Así usan los hackers una imagen para propagar un Malware

Rubén Castro, 12 septiembre 2022

Las fotografías tomadas por el telescopio James Webb incluyen código malicioso incrustado por piratas informáticos que intentan propagar malware.

Los archivos de imagen utilizados por James Webb suponen un potencial problema de seguridad

En julio de 2022, las primeras fotos de James Webb se pusieron a disposición del público. Estas intrincadas fotografías arrojan luz sobre el aspecto del universo. Personajes desagradables están sacando provecho de este milagroso acontecimiento.

Según la empresa de seguridad Securonix, una de las cinco primeras fotografías tomadas por James Webb está siendo utilizada en la distribución de malware. Dado que está escrito en Golang, Securonix ha dado a la campaña de malware el nombre de “GO#WEBBFUSCATOR”.

La primera versión estable de Golang se produjo en agosto de 2022. No pasó mucho tiempo antes de que los actores maliciosos comenzaran a propagar infecciones utilizando este lenguaje. Golang está disponible en múltiples plataformas, lo cual es una ventaja. Es una excelente herramienta para un adversario que quiera diseminar malware a través de múltiples sistemas operativos, incluyendo Windows, Linux, macOS y otros.

Esta imagen de James Webb contiene malware

Los hackers están utilizando esta fotografía de James Webb para difundir malware insertando código malicioso en el archivo de la imagen, del que han tomado el control.

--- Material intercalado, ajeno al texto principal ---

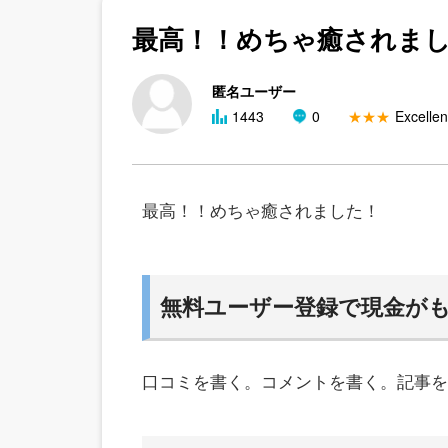
最高！！めちゃ癒されま
匿名ユーザー
1443
0
★★★
Excellen
最高！！めちゃ癒されました！
無料ユーザー登録で現金が
口コミを書く。コメントを書く。記事を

Cuando la víctima descarga la imagen, el malware se coloca en su ordenador. Los correos electrónicos que probablemente sean spam están difundiendo un archivo de imagen malicioso conocido como “Geos-Rates.docx”.

Si el dispositivo de la víctima tiene activadas ciertas macros de Word, la URL de un archivo adjunto malicioso puede descargar un archivo y un script que descargue la imagen del malware James Webb. Esto sólo es posible si el dispositivo de la víctima tiene habilitadas estas macros de Word.

El software antivirus no detectó este software malicioso

En una publicación en su blog, Securonix afirmó que ninguno de los programas antivirus que probaron reconoció esta infección. Varios productos de seguridad, como BitDefender y Acronis, no detectaron la infección.

El malware que es capaz de evadir la detección es especialmente peligroso por la facilidad con la que puede propagarse.

El phishing sigue siendo uno de los métodos más utilizados para propagar los malware

Los ataques de phishing son cada vez más habituales, tanto si se dirigen a particulares como a empresas, y se espera que la primera tendencia continúe en un futuro próximo. Es importante tener precaución al leer las comunicaciones enviadas por correo electrónico, SMS y redes sociales.